What the task asks: The entries are to be reproduced verbatim, and their pictures left out.

- - -

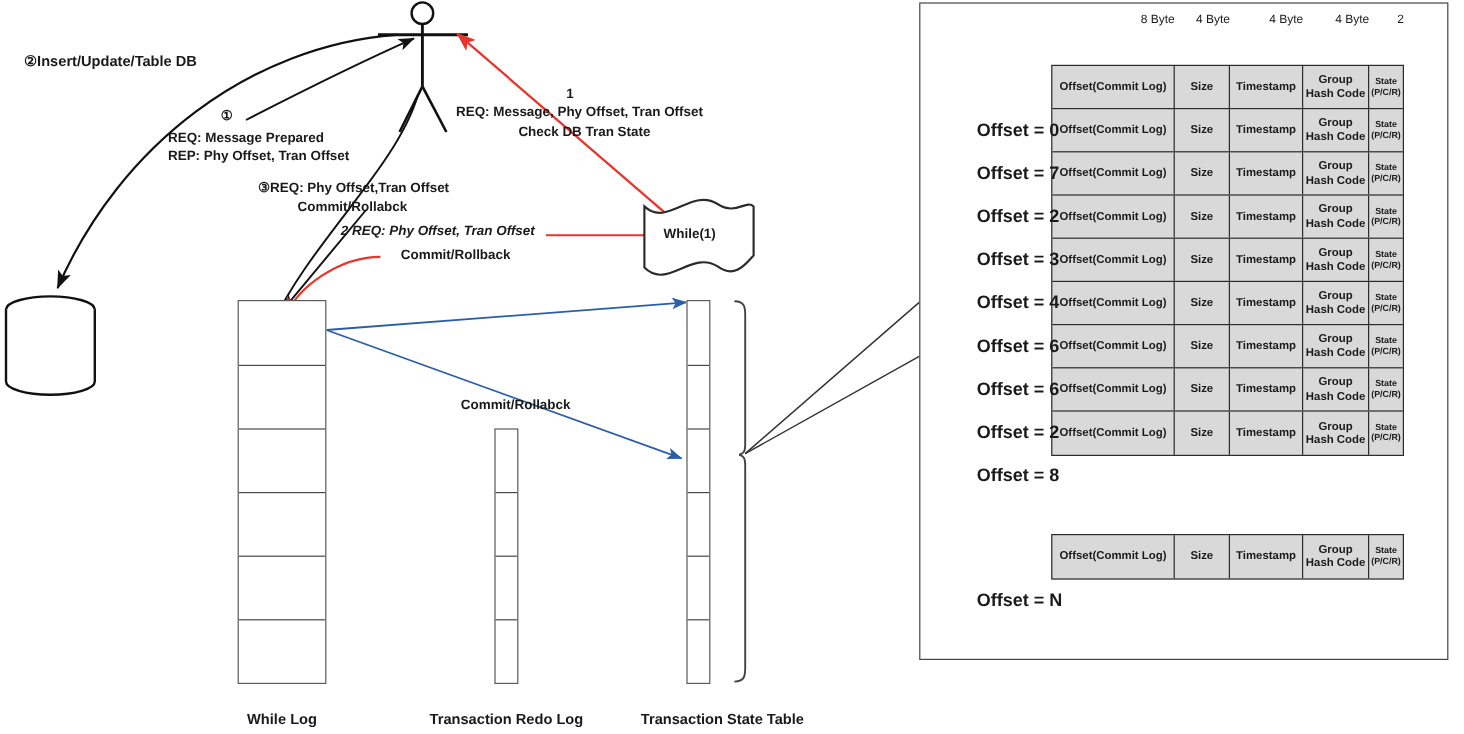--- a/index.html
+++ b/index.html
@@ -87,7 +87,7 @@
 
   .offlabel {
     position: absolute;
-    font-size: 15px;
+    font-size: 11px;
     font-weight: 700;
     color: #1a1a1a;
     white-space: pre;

- - -

Exercise response:
--- a/index.html
+++ b/index.html
@@ -87,7 +87,7 @@
 
   .offlabel {
     position: absolute;
-    font-size: 15px;
+    font-size: 11px;
     font-weight: 700;
     color: #1a1a1a;
     white-space: pre;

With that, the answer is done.